• (tahassür): (bkz: özlem)
  • hep yanmdaymışsın , şimdi konuşacakmışsın gibi bir halde dolaşıyorum evi.sonra ,youtube'dan "gözlerin hayran bakarmış görmeyip ısrarımı" şarkısını buluyorum.birlikte söylüyoruz. sen sanki, yine detone oldun diyorsun. kulaklarım artık iyi işitmiyor diye cevaplıyorum içimden...

    bir çay demlesem diyorum. iyi olur diyorsun. soğutuyorsun çayı. dalmış gitmişiz ...

    birlikte 49 yıl yaşamanın ardından göçüp gitmişsin bu dünyadan,ama hep evdesin ,adını söylesem hemen cevaplıyacakmışsın gibi...

    tahassür budur işte.
  • kavuşmak istenen kişi veya durum için üzülme.
  • çok istenen ve ele geçirilemeyen bir şey için yanıp yakılma, esef etme.
    "ben sende tahassürlerimi hep avuturdum" (hüseyin sîret).
  • bir şeyi elde etmeyi çok isteme
  • kavuşmak istenen kişi için üzülmek, özlemek.
  • bir yerde okudum: "... derin bir tahassür..."

    tahassür alabildiğine derin zaten. anlatım bozukluğundan hüküm giysin yazar. kelimeleri derdiyle başbaşa bıraksın!
  • "yoksa hava dalgalarıyle değil de, sulardan tüten bir buhar, görünmez, yakalanmaz bir tütsü gibi hislerime çarpan ve his dünyâmın aç ve susuz birer dudağı kesilmiş her bir mesâmemden içeri giren, bu sefer de mâzî şekline bürünmüş bir aşk hüsrânı, bir iştiyâk ve tahassür müdür? ve avunmak için daldığım her yolun sonu, böylece bir çift ceylân gözde mi nihâyetleniyor?"

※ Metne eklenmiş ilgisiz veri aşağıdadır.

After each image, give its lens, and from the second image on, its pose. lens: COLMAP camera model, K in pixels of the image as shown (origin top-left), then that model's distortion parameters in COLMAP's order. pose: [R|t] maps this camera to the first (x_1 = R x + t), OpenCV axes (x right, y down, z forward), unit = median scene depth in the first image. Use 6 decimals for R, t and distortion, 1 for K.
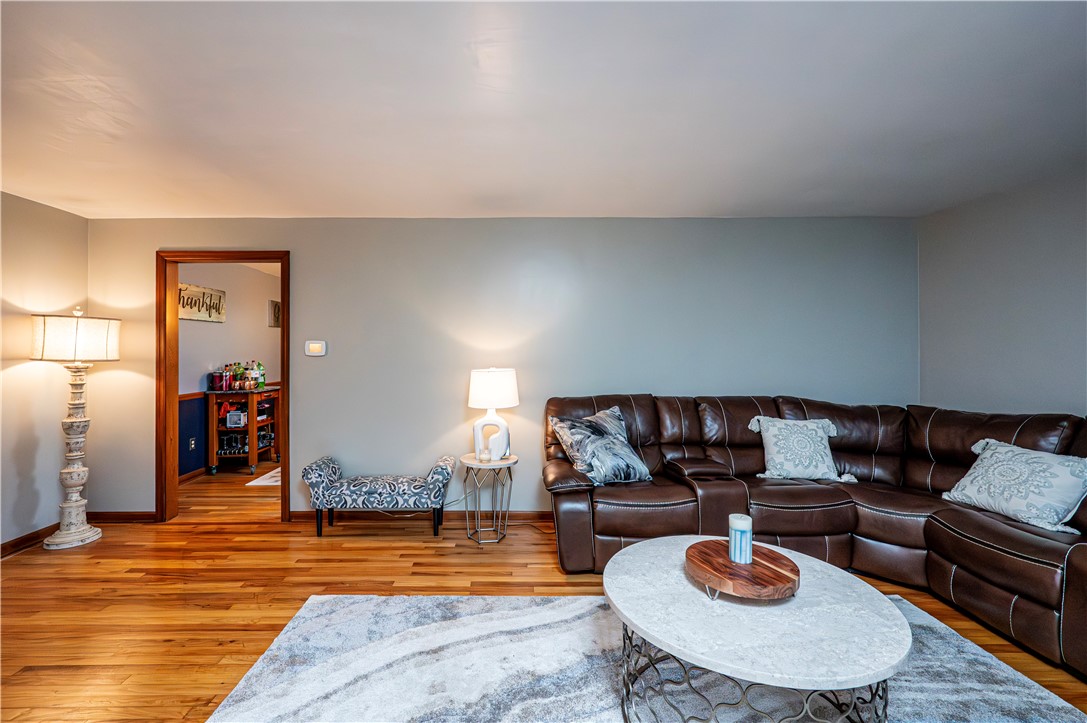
lens RADIAL K [[462.1, 0, 516.2], [0, 462.1, 354.6], [0, 0, 1]] dist [-0.000876, -0.000129]
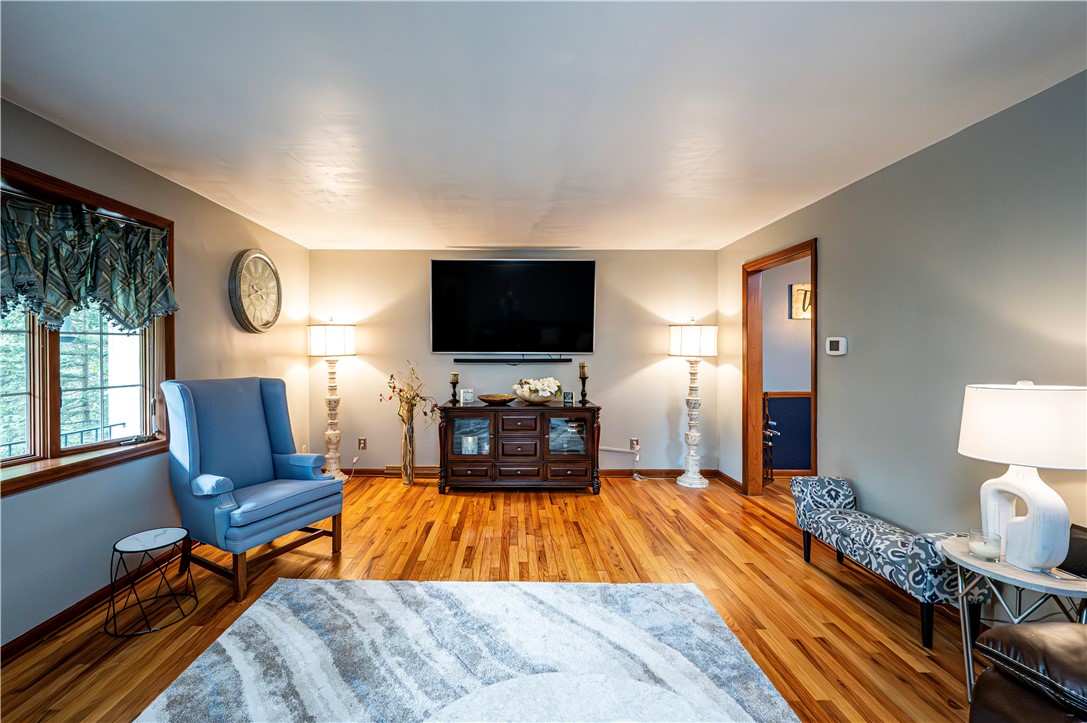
lens RADIAL K [[455.8, 0, 502.3], [0, 455.8, 363.1], [0, 0, 1]] dist [-0.000862, -0.000056]
pose [[-0.014524, 0.029279, -0.999466, 0.440941], [-0.011931, 0.999495, 0.029453, 0.000355], [0.999823, 0.012352, -0.014167, 0.440887]]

    yolcu nereye gidiyorsun, samiha ayverdi
  • içinde hasret vardır bunun..
  • arapça'nın saudade'si de tahassür bence.

    iştiyak, özlem falan bunlar fani şeyler;
    tahassür yokluk, yoksunluk, iç çeke çeke tükenmek, burnunun direğinin sızlaması, gözünün tütmesidir.